The central problem with Moneyball, and The Big Short to boot, is not the writing itself — Lewis is clearly a talented storyteller with a knack for teasing out complex ideas with compelling narratives. But like The Big Short and Lewis’s 2014 book Flash Boys: A Wall Street Revolt, which position a handful of rogue traders and financial analysts as protagonists, Moneyball turns the managers into players to root for.

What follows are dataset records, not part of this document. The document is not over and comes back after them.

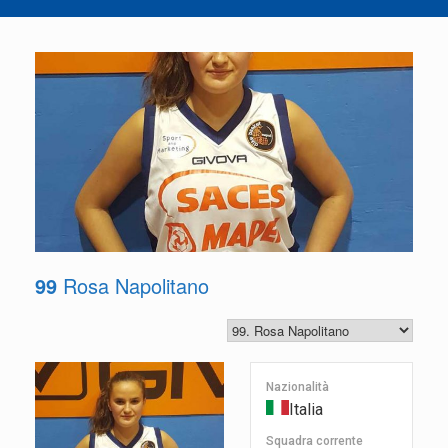
99
Rosa Napolitano
Nazionalità
Italia
Squadra corrente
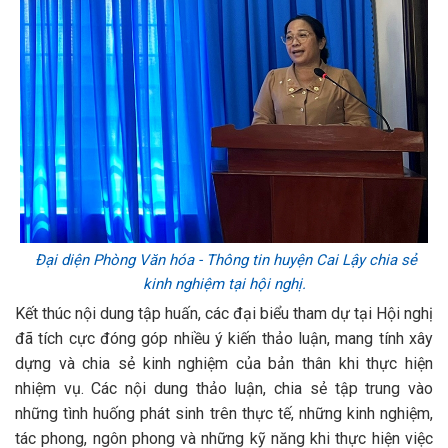
Đại diện P
hòng Văn hóa
-
Thông tin huyện Cai Lậy chia sẻ
kinh nghiệm tại
h
ội nghị
.
Kết thúc nội dung tập huấn, các đại biểu tham dự tại Hội nghị
đã tích cực đóng góp nhiều ý kiến thảo luận, mang tính xây
dựng và chia sẻ kinh nghiệm của bản thân khi thực hiện
nhiệm vụ. Các nội dung thảo luận, chia sẻ tập trung vào
những tình huống phát sinh trên thực tế, những kinh nghiệm,
tác phong, ngôn phong và những kỹ năng khi thực hiện việc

In this worldview, the new sports field is the financial market, and the new game is the thrilling quest to find “edge,” whether in the form of shorting failing subprime mortgage–backed securities or creating new efficiency metrics for evaluating labor. The numbers whizzes in Lewis’s narratives are the little guys, up against lumbering, cartoonishly evil corporate behemoths. But what about those other scrappy underdogs? Rather than encouraging us to consider the ways in which baseball players themselves are exploited as laborers, Lewis leaves us with an invitation to play manager and fantasize about fulfilling our own quest to “find edge” by peering past the human, deep into the stats and figures.
Michael Lewis has made a career out of those who see financial markets differently, and cash in on what they see. There’s no doubt that his subjects have special, enviable abilities. But do they really leave the world better? The mechanization, quantification, and financialization of everything undoubtedly renders life less warm and dimensional, cramming it into spreadsheets while also fine-tuning the machines of exploitation and inequality. Maybe such stories are actually cautionary tales, in which case we’re cheering at our own submission to the tyranny of numbers with dollar signs in front of them.